Metastatic CRC with Marwan G. Fakih, MD and Tanios Bekaii-Saab, MD: Case 1 - Episode 3
Is tolerability a factor in determining subsequent therapy?
Tolerability is to first-line therapy can be a very important determinant of what happens in the second-line. If the patient couldn’t tolerate the combination of two drugs or three drugs, then you know that it’s unlikely that they will tolerate the same level in the second-line. If the patient had significant issues with say bevacizumab in the first-line significant hypertension, proteinuria, significant, and you had to stop it or disrupt its usage, then of course you’re not going to use it in the second-line. If the patient had toxicities related to the 5FU, you probably won’t use it further if it’s significant enough. However, if its toxicity is mostly related to oxaliplatin or irinotecan, then it wouldn’t stop you from switching into a combination that looks exactly the same except one gets exchanged for the other, because their toxicities are very different. Oxaliplatin, mostly neurotoxicity. Irinotecan mostly diarrhea.

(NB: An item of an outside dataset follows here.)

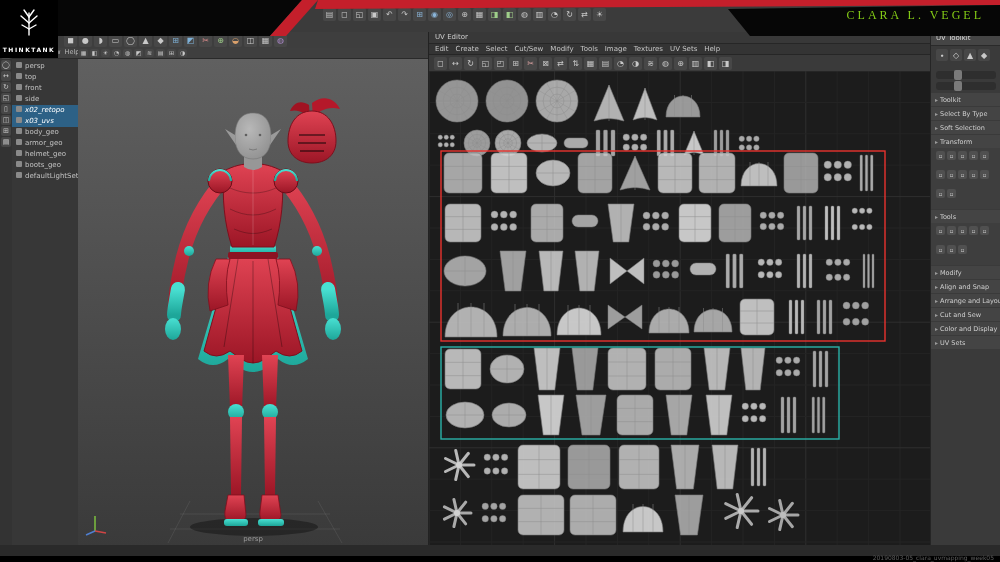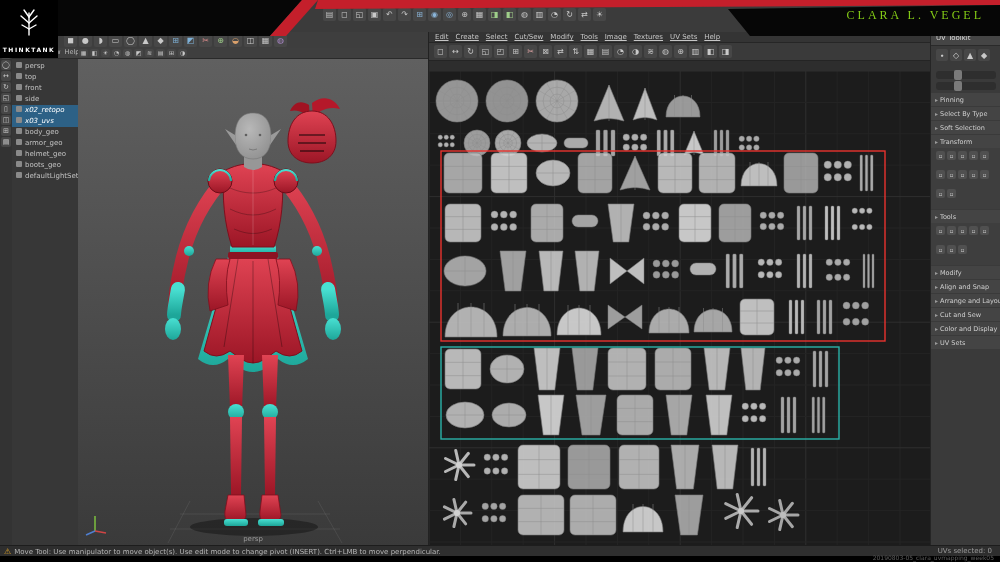"UV Editor" div.uv-tabbar { html: none -> <div><span>UV Editor</span></div> }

CASE 1: Metastatic Colorectal Cancer (CRC)
Neil H. is a 62-year-old construction manager from Houston, Texas.
The patient was diagnosed with colon cancer in February 2011, after reporting to his PCP with symptoms of intermittent nausea, vomiting, and blood in his stool
In January of 2013, he presented to his oncologist for evaluation after his CEA had increased to 85 ng/mL.
The patient was asymptomatic at the time of recurrence
CT scan showed multiple unresectable metastatic lesions to the liver and lung; the patient’s ECOG performance status was 0
He received initial therapy with FOLFOX and bevacizumab for metastatic disease
After 6 cycles the patient experienced a good response but developed grade 3 neuropathy and oxaliplatin was discontinued
The patient was continued on 5FU with bevacizumab with eventual improvement of his neuropathy symptoms; his disease continued to be stable
In February of 2015, the patient presents with fatigue, nonexertional dyspnea, and cough, and his CEA had increased to 110 ng/mL.